= Beginning of Section =

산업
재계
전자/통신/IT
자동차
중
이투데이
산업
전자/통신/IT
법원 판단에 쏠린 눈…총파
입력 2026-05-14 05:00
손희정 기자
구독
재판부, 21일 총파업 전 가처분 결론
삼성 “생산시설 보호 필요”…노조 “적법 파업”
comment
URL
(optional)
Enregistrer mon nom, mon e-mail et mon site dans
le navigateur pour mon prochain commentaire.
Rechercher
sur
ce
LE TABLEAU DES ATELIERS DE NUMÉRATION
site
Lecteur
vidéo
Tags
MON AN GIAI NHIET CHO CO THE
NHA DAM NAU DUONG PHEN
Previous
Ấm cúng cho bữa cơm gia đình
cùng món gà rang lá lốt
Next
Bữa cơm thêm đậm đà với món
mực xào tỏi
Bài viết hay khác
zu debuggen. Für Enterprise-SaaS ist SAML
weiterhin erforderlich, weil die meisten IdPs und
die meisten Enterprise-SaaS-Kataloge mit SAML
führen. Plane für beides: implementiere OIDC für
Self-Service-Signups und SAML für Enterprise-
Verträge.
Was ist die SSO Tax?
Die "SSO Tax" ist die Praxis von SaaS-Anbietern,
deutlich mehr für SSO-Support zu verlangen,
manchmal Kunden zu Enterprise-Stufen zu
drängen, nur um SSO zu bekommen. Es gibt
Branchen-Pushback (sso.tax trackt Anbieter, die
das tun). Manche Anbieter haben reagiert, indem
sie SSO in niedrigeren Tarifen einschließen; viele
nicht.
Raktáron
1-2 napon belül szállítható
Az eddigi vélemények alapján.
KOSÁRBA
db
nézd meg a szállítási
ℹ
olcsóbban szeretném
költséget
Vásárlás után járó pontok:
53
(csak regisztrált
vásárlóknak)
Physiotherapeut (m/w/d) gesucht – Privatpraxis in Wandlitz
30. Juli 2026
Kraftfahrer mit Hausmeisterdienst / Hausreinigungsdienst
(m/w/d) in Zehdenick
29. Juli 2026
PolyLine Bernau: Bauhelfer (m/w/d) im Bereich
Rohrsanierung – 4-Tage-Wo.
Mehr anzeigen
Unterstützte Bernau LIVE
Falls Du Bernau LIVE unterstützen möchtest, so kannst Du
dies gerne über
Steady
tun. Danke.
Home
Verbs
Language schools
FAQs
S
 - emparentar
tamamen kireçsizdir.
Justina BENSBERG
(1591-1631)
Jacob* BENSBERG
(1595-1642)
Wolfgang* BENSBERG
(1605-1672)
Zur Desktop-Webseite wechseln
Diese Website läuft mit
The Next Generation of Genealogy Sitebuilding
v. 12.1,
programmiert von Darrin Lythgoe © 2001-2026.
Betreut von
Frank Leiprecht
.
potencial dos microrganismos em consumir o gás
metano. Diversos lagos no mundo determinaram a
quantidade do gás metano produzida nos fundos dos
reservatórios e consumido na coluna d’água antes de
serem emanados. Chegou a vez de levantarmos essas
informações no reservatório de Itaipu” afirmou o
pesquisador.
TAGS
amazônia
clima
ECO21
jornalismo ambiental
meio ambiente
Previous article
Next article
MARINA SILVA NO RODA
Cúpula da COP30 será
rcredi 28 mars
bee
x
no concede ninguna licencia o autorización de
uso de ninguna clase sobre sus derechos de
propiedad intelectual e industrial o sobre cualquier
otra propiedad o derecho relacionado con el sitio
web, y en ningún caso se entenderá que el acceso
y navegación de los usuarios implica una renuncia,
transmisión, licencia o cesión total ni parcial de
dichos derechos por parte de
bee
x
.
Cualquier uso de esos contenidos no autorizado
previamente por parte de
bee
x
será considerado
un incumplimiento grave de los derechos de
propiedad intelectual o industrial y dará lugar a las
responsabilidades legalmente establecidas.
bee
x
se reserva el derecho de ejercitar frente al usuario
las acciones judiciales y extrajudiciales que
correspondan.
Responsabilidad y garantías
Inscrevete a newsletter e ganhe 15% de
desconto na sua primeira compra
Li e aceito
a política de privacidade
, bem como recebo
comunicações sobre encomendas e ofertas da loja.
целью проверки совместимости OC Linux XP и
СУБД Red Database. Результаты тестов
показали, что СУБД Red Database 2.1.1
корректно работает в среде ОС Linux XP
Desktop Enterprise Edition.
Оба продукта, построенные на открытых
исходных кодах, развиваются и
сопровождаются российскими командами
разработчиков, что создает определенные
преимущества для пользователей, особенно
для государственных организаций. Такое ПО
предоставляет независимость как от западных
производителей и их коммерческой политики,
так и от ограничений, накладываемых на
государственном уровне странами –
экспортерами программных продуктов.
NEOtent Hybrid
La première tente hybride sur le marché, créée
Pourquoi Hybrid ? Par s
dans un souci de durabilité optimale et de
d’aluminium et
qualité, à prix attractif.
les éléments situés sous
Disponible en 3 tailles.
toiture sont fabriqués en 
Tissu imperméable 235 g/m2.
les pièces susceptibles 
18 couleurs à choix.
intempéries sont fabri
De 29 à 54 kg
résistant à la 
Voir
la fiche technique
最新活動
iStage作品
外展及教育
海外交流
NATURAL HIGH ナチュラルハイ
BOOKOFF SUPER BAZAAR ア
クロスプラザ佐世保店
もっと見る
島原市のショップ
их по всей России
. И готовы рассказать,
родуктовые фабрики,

= End of Section =

WORK INSTRUCTION →
Sift through the material above and copy each line that holds "propiedad".

OUTPUT BELOW →
propiedad intelectual e industrial o sobre cualquier
otra propiedad o derecho relacionado con el sitio
propiedad intelectual o industrial y dará lugar a las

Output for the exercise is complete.